* [Goal of the exercise] Scan the records below for the line containing "2. **Generar archivos" and the line containing "### Prioridad Baja". Copy both, plus every line between, exactly.

* [Material provided]
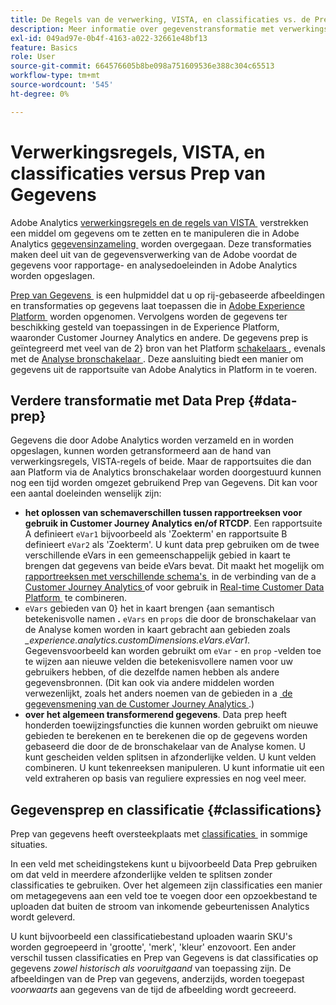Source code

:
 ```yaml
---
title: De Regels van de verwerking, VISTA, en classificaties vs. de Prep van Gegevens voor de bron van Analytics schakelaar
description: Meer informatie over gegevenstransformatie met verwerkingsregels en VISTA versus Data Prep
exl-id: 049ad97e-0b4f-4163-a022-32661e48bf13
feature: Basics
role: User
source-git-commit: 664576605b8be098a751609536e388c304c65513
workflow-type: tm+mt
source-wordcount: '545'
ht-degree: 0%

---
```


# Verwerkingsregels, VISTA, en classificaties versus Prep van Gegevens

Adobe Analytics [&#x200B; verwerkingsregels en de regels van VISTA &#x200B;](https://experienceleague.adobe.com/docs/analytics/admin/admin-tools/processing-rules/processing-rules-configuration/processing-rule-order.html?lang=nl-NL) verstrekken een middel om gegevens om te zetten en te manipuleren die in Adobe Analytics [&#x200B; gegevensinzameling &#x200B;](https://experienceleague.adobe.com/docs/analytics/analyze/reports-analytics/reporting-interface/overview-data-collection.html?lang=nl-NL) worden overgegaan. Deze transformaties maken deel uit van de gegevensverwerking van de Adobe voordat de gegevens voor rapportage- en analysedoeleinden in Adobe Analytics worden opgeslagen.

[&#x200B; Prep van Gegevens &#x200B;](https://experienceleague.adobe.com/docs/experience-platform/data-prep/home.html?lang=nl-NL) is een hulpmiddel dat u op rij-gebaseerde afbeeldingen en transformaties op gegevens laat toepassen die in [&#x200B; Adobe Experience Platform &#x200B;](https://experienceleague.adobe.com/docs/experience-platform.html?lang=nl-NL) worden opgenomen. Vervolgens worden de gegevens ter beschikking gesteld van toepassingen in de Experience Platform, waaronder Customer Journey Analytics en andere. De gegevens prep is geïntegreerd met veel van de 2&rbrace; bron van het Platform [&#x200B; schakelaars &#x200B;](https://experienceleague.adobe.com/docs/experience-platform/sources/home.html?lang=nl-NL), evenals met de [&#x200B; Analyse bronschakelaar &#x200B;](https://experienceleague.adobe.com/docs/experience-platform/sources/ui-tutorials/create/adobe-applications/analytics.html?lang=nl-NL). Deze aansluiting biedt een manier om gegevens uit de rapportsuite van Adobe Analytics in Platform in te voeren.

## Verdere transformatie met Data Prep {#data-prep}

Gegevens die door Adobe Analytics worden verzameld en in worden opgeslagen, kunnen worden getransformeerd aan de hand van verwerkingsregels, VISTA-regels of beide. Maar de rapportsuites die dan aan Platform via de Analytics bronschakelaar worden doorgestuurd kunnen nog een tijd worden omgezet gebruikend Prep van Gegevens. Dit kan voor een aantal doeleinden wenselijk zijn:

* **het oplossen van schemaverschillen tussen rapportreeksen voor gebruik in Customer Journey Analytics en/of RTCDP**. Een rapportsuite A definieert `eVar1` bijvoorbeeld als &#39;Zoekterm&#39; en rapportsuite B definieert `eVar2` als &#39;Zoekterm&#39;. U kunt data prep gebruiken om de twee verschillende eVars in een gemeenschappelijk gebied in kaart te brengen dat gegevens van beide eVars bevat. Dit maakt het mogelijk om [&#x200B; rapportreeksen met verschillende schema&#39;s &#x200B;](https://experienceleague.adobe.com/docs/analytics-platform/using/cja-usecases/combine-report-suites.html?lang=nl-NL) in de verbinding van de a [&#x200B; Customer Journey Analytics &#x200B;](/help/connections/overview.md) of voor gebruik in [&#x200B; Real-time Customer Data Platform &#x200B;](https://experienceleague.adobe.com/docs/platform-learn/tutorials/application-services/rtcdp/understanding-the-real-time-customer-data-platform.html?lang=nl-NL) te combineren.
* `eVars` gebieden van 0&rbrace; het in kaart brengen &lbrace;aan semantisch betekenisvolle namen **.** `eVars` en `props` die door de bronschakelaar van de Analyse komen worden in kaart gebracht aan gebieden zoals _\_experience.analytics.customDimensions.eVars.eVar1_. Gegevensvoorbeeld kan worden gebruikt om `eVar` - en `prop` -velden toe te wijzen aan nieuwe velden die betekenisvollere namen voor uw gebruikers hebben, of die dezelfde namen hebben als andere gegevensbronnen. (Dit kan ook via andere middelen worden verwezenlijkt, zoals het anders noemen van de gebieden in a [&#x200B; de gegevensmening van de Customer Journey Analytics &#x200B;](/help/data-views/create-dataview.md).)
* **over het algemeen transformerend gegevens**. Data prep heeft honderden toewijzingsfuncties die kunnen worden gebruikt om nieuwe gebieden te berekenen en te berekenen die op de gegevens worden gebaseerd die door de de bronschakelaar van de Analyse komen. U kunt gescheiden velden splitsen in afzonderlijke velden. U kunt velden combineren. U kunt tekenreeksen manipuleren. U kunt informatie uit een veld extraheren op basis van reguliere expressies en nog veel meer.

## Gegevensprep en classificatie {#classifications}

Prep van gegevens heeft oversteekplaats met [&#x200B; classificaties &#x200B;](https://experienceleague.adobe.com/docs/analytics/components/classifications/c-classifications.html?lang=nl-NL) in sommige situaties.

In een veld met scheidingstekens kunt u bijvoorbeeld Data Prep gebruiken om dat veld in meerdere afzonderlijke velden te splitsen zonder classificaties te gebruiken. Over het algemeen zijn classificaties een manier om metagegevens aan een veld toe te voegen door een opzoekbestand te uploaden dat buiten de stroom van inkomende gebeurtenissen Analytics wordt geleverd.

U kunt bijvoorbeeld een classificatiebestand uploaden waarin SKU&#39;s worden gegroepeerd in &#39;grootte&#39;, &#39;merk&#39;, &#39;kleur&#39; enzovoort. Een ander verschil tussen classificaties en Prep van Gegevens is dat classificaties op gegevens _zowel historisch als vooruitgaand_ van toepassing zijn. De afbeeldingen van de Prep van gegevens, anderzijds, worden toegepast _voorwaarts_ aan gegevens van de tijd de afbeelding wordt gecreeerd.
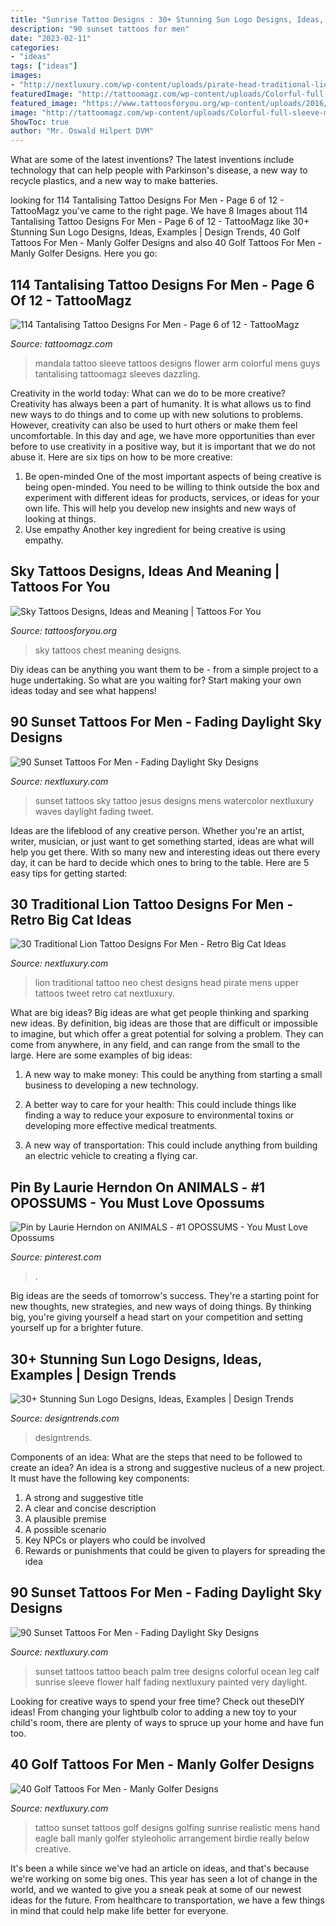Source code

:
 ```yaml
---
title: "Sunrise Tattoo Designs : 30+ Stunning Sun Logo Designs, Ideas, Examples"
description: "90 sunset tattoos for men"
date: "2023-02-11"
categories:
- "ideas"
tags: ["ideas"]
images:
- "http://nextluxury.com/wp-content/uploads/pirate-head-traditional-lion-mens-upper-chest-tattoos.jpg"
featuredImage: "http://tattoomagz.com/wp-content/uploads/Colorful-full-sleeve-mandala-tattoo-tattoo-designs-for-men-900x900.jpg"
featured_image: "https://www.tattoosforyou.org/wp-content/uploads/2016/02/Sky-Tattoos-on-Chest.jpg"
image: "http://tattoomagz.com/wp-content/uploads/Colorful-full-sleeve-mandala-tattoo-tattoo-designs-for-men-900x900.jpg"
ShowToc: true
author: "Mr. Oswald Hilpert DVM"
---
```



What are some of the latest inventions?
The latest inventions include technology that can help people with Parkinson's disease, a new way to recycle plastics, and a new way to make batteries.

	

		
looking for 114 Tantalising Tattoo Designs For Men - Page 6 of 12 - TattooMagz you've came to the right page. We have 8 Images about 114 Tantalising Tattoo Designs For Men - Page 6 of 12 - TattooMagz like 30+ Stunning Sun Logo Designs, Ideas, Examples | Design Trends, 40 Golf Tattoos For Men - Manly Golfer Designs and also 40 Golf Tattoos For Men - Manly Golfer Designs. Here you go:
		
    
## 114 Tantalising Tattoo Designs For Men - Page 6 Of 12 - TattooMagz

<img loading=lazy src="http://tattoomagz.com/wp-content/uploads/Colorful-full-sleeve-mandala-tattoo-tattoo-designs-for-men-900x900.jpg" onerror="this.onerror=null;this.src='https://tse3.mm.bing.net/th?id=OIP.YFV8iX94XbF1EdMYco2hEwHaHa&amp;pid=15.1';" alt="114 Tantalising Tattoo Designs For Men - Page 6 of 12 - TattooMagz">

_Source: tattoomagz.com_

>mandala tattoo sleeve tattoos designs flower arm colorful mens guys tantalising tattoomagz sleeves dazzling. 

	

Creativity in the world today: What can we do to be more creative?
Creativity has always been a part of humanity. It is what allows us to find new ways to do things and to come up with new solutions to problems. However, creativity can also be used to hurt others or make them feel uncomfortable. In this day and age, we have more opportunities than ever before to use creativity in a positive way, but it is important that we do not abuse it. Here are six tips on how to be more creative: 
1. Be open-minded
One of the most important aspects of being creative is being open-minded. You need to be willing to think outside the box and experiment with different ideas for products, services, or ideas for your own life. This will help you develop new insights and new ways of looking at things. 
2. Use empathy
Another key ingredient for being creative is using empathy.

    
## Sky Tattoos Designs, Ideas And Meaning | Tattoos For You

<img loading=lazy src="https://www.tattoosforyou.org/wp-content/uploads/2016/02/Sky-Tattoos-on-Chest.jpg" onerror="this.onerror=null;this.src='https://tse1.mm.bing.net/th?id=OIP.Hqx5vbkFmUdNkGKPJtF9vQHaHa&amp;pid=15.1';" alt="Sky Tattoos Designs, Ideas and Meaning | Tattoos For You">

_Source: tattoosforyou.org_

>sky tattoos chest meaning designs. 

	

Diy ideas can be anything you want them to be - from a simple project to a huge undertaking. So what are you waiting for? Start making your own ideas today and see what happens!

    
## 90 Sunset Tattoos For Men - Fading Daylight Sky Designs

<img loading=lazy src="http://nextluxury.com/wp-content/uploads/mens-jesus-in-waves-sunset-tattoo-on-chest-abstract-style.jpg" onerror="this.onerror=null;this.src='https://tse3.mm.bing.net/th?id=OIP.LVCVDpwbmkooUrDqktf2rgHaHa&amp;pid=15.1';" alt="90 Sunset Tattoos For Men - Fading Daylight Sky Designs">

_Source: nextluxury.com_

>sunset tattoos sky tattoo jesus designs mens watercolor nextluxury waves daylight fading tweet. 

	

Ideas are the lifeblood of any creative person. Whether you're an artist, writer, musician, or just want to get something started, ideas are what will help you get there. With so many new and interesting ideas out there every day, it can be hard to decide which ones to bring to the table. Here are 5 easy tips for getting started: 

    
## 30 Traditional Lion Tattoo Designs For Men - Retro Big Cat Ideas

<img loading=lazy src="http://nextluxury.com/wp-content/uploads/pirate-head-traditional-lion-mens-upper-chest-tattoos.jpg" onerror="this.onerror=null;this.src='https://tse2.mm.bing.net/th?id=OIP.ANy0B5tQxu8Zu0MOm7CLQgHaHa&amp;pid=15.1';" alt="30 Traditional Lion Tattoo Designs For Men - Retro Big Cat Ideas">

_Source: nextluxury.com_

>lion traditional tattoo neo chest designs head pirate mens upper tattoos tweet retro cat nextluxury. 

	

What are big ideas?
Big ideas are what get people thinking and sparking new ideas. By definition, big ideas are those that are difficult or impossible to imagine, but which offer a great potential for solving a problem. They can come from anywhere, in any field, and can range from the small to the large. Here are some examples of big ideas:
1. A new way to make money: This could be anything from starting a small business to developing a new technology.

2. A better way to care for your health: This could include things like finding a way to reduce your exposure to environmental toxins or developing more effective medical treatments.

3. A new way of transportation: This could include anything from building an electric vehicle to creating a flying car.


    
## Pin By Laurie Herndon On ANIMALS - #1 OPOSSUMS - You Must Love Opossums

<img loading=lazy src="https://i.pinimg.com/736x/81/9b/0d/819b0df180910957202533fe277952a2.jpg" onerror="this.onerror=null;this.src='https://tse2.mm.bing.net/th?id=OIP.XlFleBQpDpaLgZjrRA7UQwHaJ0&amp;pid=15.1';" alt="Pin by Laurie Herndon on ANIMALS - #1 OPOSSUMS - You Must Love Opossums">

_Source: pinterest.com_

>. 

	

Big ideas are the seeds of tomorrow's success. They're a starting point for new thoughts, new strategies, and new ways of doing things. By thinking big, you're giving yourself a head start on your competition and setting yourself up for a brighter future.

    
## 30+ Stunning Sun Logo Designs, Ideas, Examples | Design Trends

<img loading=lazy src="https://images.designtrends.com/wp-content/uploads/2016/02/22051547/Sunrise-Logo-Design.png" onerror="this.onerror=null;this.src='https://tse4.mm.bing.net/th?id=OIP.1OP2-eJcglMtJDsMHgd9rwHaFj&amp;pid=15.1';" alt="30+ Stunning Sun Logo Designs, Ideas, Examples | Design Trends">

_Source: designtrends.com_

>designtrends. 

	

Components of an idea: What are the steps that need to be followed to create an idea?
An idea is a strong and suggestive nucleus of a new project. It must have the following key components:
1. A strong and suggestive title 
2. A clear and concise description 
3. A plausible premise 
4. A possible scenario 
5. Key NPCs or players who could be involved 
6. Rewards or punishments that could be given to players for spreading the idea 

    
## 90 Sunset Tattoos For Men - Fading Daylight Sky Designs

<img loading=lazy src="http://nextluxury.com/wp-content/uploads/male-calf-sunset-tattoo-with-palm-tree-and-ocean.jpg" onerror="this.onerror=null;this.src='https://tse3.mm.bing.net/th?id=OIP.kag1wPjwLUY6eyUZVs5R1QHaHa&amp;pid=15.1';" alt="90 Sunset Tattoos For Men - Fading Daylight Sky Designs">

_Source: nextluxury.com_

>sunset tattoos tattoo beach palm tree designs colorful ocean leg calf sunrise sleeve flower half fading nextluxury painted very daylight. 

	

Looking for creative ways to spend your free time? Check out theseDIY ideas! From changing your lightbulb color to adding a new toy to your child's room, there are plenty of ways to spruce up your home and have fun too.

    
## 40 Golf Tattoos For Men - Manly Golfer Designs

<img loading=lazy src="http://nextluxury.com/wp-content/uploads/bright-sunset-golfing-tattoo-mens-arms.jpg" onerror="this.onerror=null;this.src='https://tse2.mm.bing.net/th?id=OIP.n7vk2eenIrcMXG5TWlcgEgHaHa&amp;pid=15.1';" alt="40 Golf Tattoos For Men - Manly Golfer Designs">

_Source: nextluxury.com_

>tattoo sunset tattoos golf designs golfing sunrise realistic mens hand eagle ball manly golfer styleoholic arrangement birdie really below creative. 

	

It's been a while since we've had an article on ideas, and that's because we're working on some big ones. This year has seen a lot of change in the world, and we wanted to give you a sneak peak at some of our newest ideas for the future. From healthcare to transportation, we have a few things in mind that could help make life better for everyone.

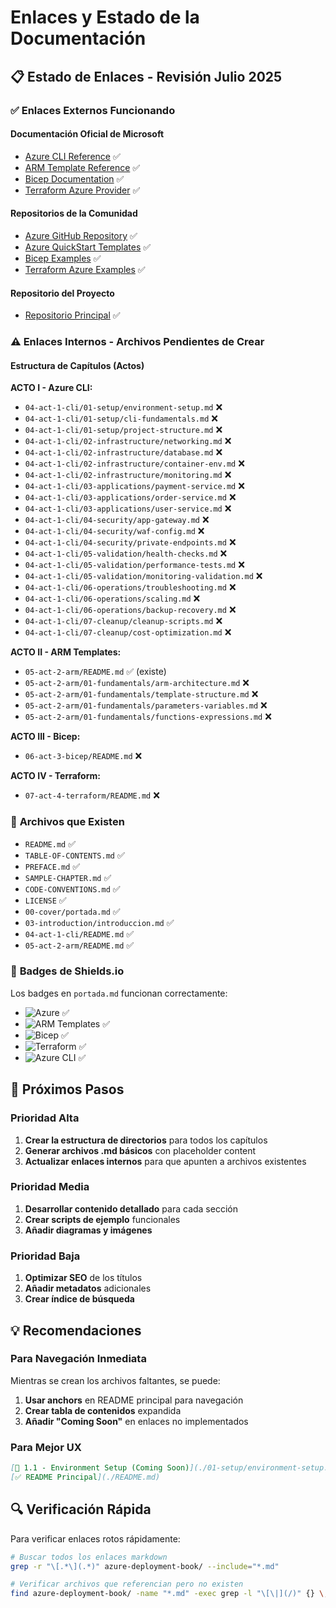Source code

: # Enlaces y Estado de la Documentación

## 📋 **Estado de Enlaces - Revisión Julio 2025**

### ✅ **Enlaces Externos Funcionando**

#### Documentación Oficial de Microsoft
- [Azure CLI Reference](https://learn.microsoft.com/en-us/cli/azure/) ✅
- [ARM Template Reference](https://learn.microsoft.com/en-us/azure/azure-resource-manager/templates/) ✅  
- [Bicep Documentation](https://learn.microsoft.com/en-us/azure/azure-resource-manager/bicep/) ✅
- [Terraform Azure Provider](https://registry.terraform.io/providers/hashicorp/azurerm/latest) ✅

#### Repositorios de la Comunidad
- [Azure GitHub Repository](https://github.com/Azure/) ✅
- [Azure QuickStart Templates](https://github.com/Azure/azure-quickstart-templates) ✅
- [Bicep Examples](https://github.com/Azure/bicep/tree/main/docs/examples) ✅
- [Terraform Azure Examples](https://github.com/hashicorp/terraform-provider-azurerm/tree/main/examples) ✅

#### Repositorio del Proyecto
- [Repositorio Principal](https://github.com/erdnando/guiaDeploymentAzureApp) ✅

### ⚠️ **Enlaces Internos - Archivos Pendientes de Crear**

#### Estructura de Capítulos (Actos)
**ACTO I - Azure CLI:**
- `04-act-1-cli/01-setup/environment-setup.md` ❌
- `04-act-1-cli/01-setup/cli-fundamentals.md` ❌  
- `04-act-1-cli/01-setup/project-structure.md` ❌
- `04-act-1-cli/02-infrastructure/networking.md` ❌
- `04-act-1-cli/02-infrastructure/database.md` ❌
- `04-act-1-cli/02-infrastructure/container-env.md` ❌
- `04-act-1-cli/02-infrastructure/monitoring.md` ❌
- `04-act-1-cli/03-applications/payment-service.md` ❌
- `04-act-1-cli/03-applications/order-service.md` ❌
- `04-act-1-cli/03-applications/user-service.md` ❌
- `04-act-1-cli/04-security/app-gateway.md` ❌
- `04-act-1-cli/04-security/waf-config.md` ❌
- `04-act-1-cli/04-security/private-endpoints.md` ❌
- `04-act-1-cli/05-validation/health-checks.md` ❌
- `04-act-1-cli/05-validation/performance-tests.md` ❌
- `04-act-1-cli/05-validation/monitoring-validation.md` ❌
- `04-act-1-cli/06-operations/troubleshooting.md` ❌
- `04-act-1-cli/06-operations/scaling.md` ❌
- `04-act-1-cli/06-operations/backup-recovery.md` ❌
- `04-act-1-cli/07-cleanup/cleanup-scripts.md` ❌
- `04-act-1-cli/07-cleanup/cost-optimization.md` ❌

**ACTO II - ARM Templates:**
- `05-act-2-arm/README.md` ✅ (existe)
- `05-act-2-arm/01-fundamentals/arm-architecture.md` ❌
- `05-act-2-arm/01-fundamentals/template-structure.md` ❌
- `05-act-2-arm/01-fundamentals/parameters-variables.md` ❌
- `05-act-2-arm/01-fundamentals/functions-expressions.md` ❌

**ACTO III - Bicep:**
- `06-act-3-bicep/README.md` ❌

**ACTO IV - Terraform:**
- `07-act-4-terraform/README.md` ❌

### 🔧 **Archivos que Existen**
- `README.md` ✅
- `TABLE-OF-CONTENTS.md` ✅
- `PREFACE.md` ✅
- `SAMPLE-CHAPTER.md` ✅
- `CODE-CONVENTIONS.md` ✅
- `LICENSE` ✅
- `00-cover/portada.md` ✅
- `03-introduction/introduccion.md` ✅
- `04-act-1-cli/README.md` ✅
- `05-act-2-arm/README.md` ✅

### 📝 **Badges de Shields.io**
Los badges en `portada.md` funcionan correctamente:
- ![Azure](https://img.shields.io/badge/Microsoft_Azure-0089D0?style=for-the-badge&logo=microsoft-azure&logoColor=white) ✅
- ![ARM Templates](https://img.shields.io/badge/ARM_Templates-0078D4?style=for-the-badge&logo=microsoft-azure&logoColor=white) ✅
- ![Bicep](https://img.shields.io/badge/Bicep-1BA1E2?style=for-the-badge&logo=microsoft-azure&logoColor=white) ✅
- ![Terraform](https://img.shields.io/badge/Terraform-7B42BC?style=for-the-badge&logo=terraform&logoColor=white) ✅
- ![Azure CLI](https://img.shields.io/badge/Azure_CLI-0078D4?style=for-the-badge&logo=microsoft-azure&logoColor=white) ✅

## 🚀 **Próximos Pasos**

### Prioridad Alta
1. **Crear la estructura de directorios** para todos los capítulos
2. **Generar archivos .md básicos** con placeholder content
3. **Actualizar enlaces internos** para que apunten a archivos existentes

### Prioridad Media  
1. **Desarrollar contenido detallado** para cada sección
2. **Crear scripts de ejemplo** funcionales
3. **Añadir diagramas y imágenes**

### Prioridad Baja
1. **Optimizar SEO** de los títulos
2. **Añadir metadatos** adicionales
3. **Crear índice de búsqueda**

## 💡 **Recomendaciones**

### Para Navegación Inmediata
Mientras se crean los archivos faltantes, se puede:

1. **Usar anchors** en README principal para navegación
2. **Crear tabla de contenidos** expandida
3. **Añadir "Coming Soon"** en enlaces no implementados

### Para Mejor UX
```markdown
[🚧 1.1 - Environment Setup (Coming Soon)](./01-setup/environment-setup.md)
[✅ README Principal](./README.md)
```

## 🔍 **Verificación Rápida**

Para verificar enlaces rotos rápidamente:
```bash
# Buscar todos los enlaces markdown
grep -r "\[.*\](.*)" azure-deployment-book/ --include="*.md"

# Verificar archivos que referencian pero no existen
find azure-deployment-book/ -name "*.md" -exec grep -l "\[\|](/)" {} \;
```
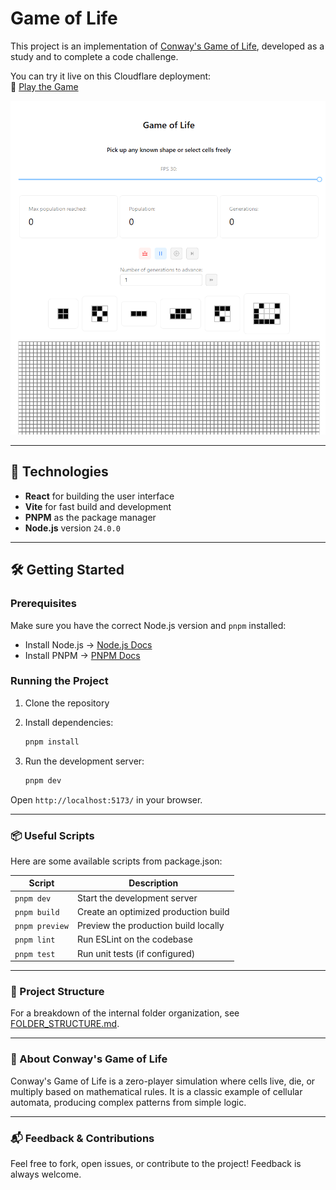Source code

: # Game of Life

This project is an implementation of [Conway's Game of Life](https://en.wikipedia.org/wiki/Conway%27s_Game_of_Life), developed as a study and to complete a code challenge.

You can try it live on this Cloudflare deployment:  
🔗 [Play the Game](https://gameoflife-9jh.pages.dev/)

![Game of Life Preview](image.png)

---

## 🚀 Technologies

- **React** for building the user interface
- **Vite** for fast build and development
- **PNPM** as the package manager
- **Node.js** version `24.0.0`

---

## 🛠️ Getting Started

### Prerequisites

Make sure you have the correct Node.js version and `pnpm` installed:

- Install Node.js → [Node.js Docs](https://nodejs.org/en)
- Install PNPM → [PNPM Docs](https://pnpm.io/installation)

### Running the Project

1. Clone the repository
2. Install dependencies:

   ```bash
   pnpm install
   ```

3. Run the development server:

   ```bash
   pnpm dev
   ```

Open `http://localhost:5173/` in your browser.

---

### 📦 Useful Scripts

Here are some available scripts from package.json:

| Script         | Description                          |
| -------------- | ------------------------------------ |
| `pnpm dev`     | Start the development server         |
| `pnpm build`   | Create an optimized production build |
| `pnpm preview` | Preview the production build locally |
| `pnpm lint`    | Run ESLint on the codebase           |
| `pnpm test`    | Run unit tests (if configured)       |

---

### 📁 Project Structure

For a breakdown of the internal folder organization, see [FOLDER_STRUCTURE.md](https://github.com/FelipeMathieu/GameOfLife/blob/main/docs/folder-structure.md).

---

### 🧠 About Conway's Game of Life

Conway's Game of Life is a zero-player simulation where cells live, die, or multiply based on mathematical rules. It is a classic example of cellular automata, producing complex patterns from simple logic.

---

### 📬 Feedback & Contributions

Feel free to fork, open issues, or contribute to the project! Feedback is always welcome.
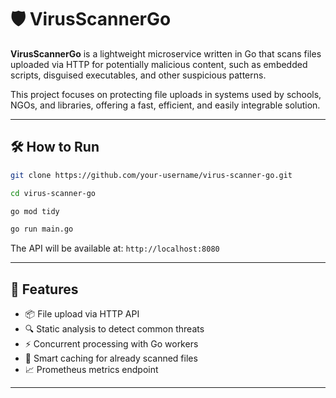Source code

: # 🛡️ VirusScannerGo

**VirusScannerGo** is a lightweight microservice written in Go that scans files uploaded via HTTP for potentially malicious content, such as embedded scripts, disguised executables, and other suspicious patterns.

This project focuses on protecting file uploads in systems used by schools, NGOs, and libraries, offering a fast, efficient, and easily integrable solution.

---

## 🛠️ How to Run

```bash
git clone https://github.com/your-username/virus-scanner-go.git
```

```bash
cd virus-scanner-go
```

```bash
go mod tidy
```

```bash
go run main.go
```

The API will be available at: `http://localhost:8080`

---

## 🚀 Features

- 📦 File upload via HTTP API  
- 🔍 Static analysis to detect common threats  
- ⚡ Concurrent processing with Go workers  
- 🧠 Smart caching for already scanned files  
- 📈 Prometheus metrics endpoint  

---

* [Result for this task]
2. **Generar archivos .md básicos** con placeholder content
3. **Actualizar enlaces internos** para que apunten a archivos existentes

### Prioridad Media  
1. **Desarrollar contenido detallado** para cada sección
2. **Crear scripts de ejemplo** funcionales
3. **Añadir diagramas y imágenes**

### Prioridad Baja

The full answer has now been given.